Re: Chomping most of a _long_ text string
by holli (Abbot) on May 29, 2005 at 15:34 UTC
    Why not just
    s/^.+_{70}//s

    ?


    holli, /regexed monk/

      That'll be fine on a long bit of text? I got the impression you were supposed to avoid REs on > ~1kb bits of text.

      In which case, thanks a lot, and I'll shut up and get on with it!

      Rupert
        That should be s/^.+?_{70}//s.
        No, regexes scale well with long strings.


        holli, /regexed monk/

      My goodness! Far more replies than I expected!

      Regexes are working wonderfully for me, and I'm pleased to say I got the anti-greediness question mark trick myself (but went to work as a waiter, hence not thanking all the replies earlier)

      What I was actually parsing was a mailbox full of past issues of @Risk, a security list. My code now has a loop doing something like this:

      $$email =~ s/^.+?_{70}\n\n([[:digit:]])/$1/s; while($$email =~ /(\d{2}\.\d+\.\d) CVE: ([^\n]+)\nPlatform: ([^\n]+)\n +Title: ([^\n]+)\nDescription: (.+?)\nRef: (http[^\n]*)/gs) { print "CVE: $2\nPlat: $3\nTitle: $4\nDesc: $5\nURL: $6\n\n"; }

      And, yes, I have yet to tidy up the RE, but it works and is more than fast enough for what I need. Many thanks again

      Rupert
Re: Chomping most of a _long_ text string
by TedPride (Priest) on May 29, 2005 at 17:51 UTC
    index works just fine here, no need to use regex.
    use strict; use warnings; my $u = 70; # Number of underscores my $t = join '',<DATA>; substr($t,0,index($t,"\n".'_'x$u."\n")+$u+2) = ''; print $t; __DATA__ Junk data goes here ______________________________________________________________________ Useful data goes here

      I pondered whether I prefered index() or $+[0] and I concluded $+[0]. The index() expression becomes so cluttered, and it has a problem if the substring isn't found. Then you'll destroy the beginning of the string anyway, and remove $u-1 chars from the beginning. I figured that most likely, if the marker isn't there, it's already removed. If not you still need to perform some check, and for me the regex version is nicer.

      I'd like to flip the coin and say "matching works find here, no need to use index()", but if one likes index() one should use index(). :-)

      ihb

      See perltoc if you don't know which perldoc to read!

Re: Chomping most of a _long_ text string
by ihb (Deacon) on May 29, 2005 at 16:40 UTC

    # Find the mark. $str =~ /_{70}/ and substr($str, 0, $+[0], ''); # Replace everything up to right after # the match with the empty string.

    ihb

    See perltoc if you don't know which perldoc to read!

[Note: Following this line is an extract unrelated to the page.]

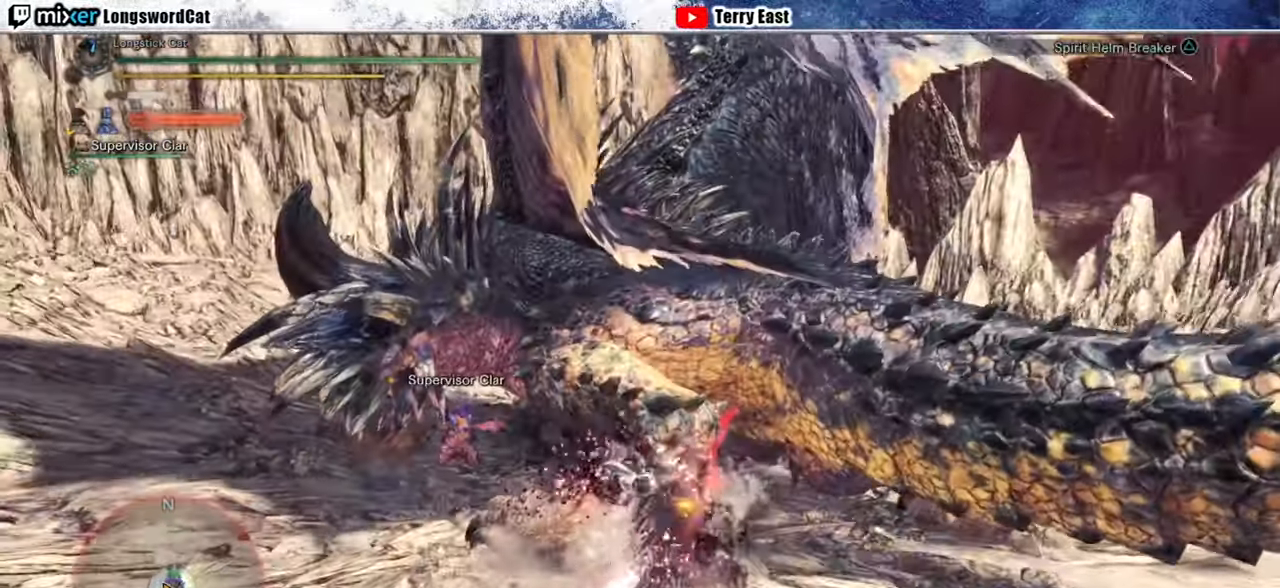
{"buttons": [], "left_stick": "up", "right_stick": "center", "events": []}
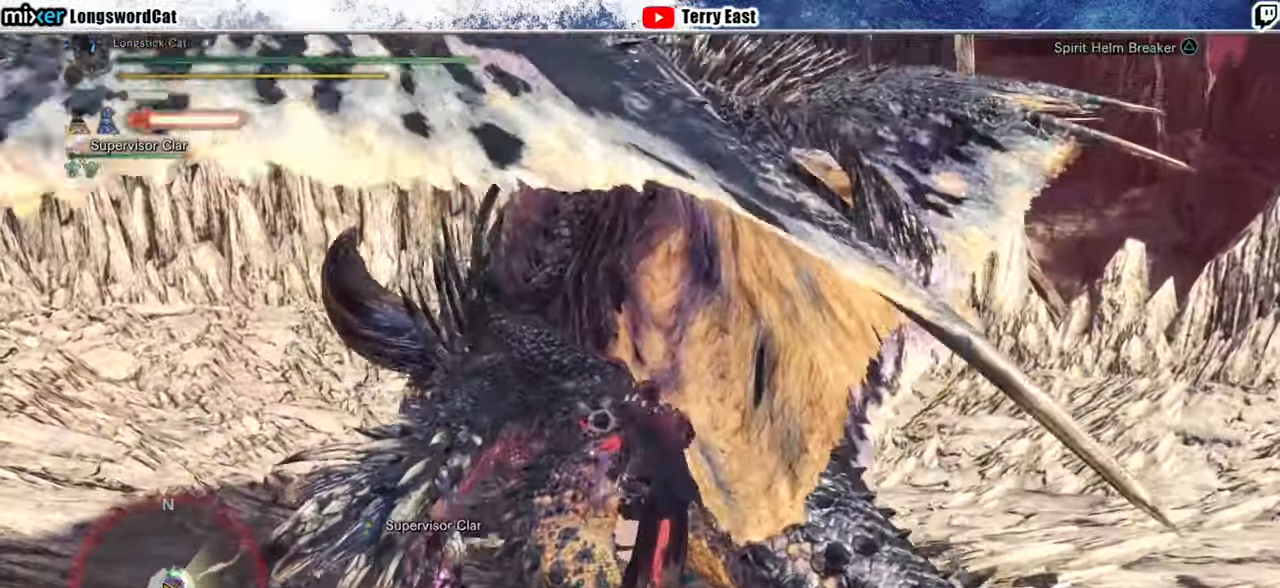
{"buttons": ["TRIANGLE"], "left_stick": "up", "right_stick": "center", "events": [[340, "TRIANGLE", "down"], [440, "TRIANGLE", "up"], [500, "TRIANGLE", "down"]]}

      See perltoc if you don't know which perldoc to read!
      I would actually recommend starting with perldoc perl, not perltoc.

        Both documents are great, but I get the feeling perltoc is a far less known document, so I prefer to spread that instead. perltoc is right to the target if you're looking for documentation, just like perlfunc is when looking for functions.

        (Reading "See perldoc perl" might also feel like the ultimate RTFM slap.)

        ihb

        See perltoc if you don't know which perldoc to read!

Re: Chomping most of a _long_ text string
by davidrw (Prior) on May 29, 2005 at 18:52 UTC
    Im not sure if this is any better performance-wise than the regex suggestions, but you could use split:
    (undef, $goodpart) = split(/_{70}/, $msg);
    This works better if $msg is a single email at a time, though you could split a whole inbox as well...

      You'd better have a limit on that split as well, so that you don't chop up any e-mails that have 70 underscores in it:

      (undef, $goodpart) = split /_{70}/, $msg, 2;
      Note that since this supposedly is a huge string you create a huge copy while doing this, even if you assign it back to $msg, afaik.

      ihb

      See perltoc if you don't know which perldoc to read!

Re: Chomping most of a _long_ text string
by TedPride (Priest) on May 29, 2005 at 21:20 UTC
    He said that the emails are automated, so I'm assuming that every email has the marker in it. It would also be easy to modify the code so that the substr is only done if index > -1.

    You're probably right though that the savings between regex and substr are minimal enough so that the neater code can be used rather than the most efficient.